What is important in both a mental model that takes seconds and a statistical model that takes hours is the understanding of the data. The first, often forgotten, assumption when creating a model is that the relationship of one variable to another actually makes sense to study. This seems so intuitive and simple that neglecting this step would be silly, but relationships in a data set are complex. They require an understanding of what the data means before a valid inference or conclusion can be verified.
“Causation” and “correlation” are not the only ways to classify data relationships. Instead, they are two ends on a classification spectrum. This is what separates analysts from computers. Any computer can create a great model from data, but it is the expert who derives meaning and application from that model. Often a single data point can have many levels of meaning, which is something only an analyst of the data can understand.
This is where PareUp fits into the world of food waste data. Very little academic research has been done on commercial food waste, but that does not mean it doesn’t exist. It may be raw and less extensive than what one might want in a perfect world, but the relationships are still there to be found.
Let’s look at a simple example. Imagine a hypothetical bakery gives us data with only two variables: time and the number of items that are considered waste at the end of a day. There is not a lot to work with initially, but upon further review, something is going on. We notice a simple plot of time versus waste may look like this:
After a superficial analysis of the data, it is easy to conclude that there is some clear relationship.
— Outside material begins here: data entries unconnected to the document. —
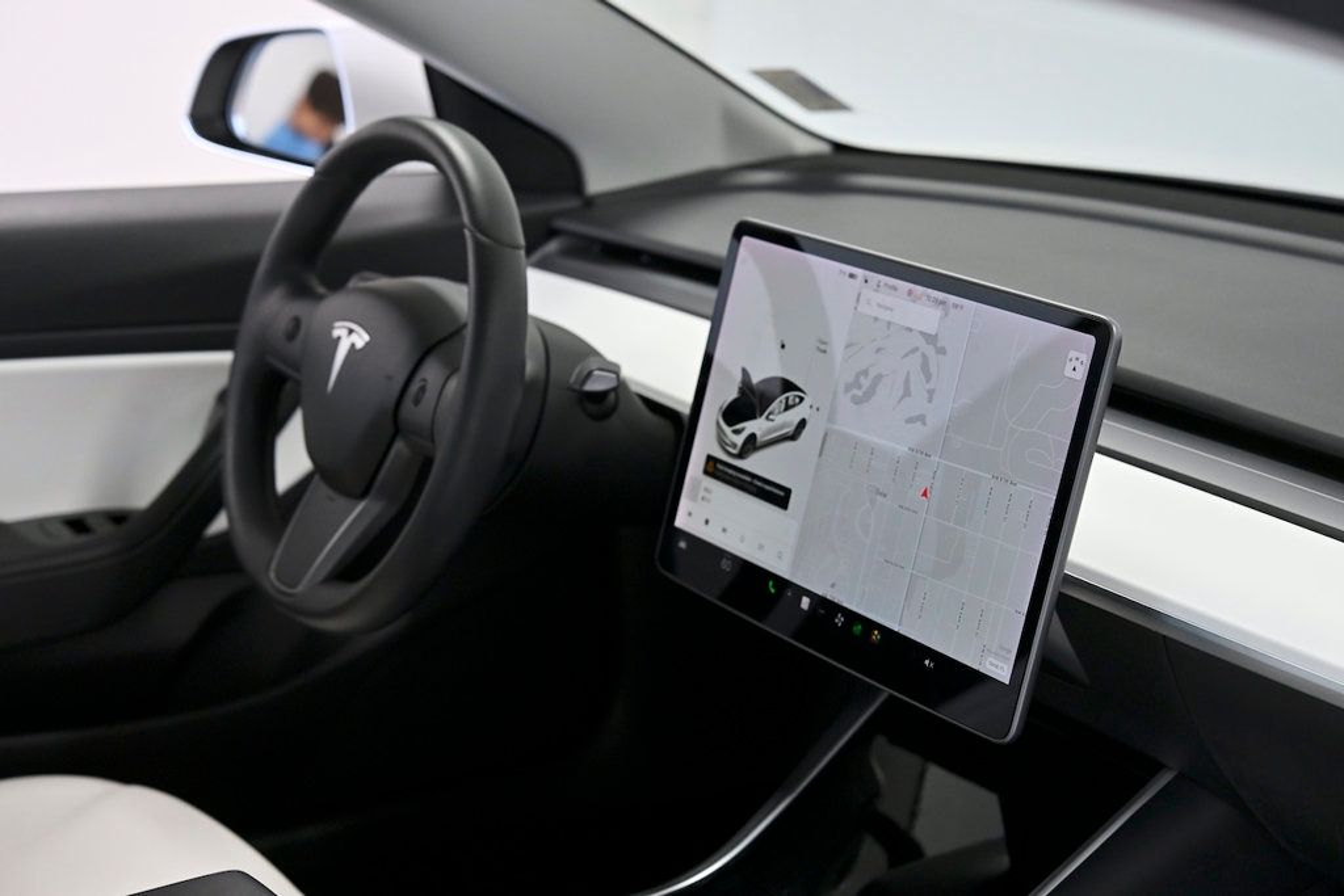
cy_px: 448
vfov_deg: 20.6
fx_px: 2464
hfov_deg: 30.5
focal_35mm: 66
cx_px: 672
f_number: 5
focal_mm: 66
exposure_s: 1/640
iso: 2000
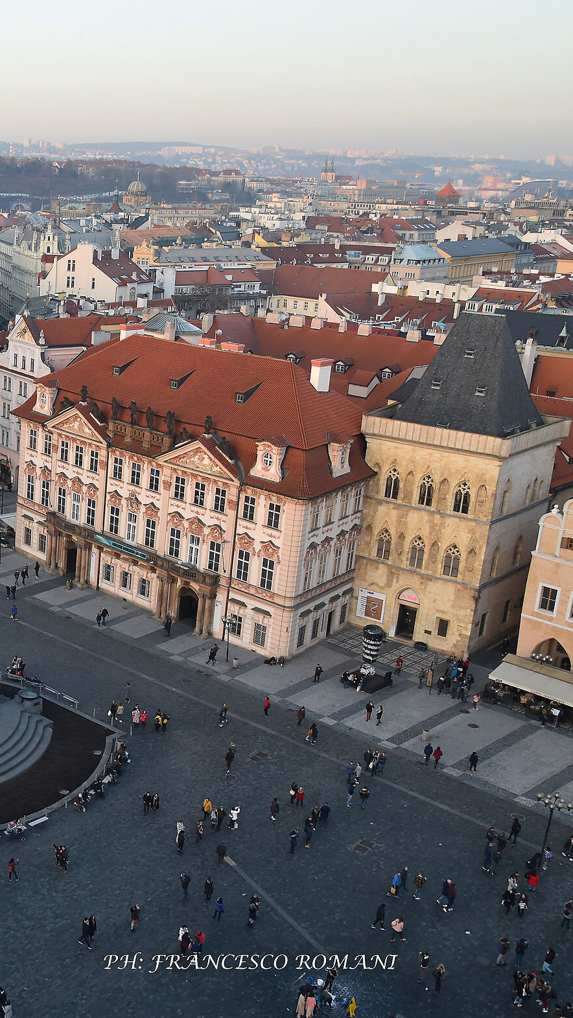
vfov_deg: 49.6
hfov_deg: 25.7
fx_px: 1102
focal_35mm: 41
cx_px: -139
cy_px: 511
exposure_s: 1/80
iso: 640
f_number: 6.3
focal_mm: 17
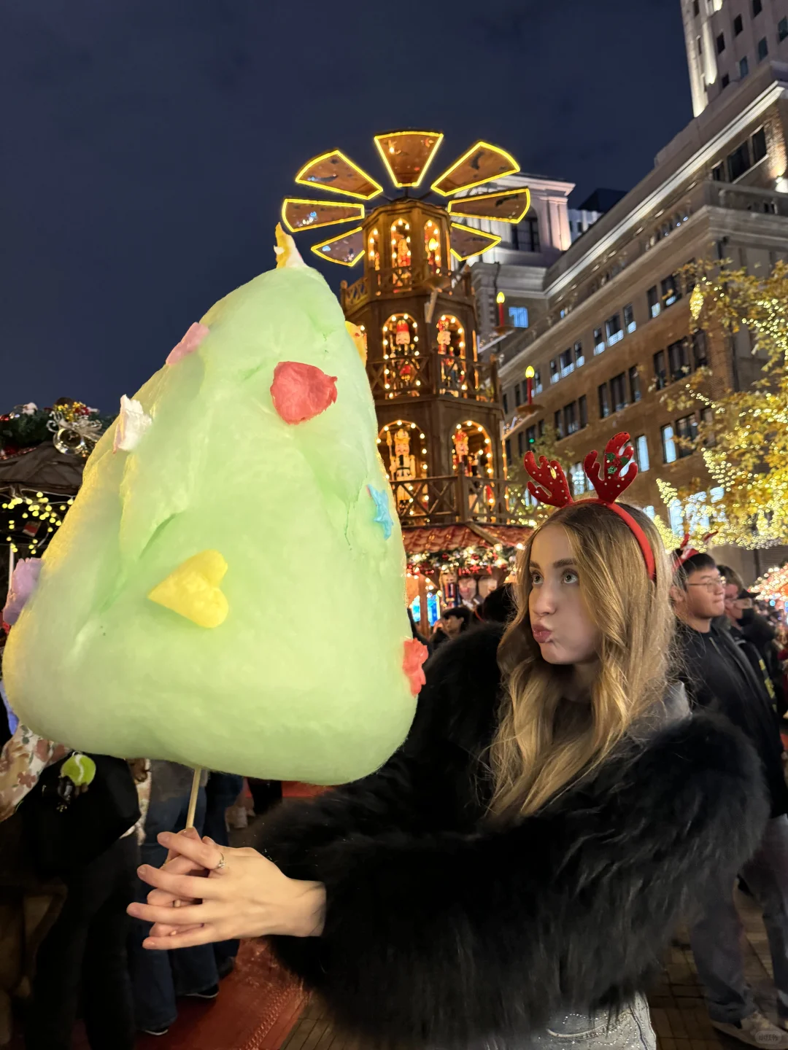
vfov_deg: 71.6
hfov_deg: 56.8
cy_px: 525
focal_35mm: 24
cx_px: 394
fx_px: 728
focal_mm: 6.76
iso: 640
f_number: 1.78
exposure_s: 1/33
But where does it fall on the correlation/causation spectrum? It would be pretty reckless to conclude causation – that every incremental day of the month could cause an increase in waste. It also wouldn’t really make sense. During this time period, there might have been a number of other changes, like in-store controlled activities (such as changes in production, price, or item variety), changes that impact store traffic (such as economic or environmental factors), or changes in attitude towards the store or items in the store. In this case, time may actually be the proxy for any or all of those factors. What we actually see is pretty clear correlation, but doing the analysis into why these variables are correlated will give us a good start into figuring out the cause(s) of the underlying trend. PareUp is working with a number of stores to do just that.
Data analysis has been heavily invested and analyzed in many industries, from marketing to athletics, but it is still very young in the world of food. This is not only due to a lack of data but also a lack of understanding about the story data can tell. Statistics do not discriminate by industry. The statistical techniques and theories that help marketers individually focus their advertisements are the same as the ones that help baseball franchises create winning teams and are the same as the ones that PareUp is using to help stores reduce waste. What we know is true, though, is that there is a causation relationship between more data and a reduction of waste. We’re just getting started, and we look forward to sharing what we find!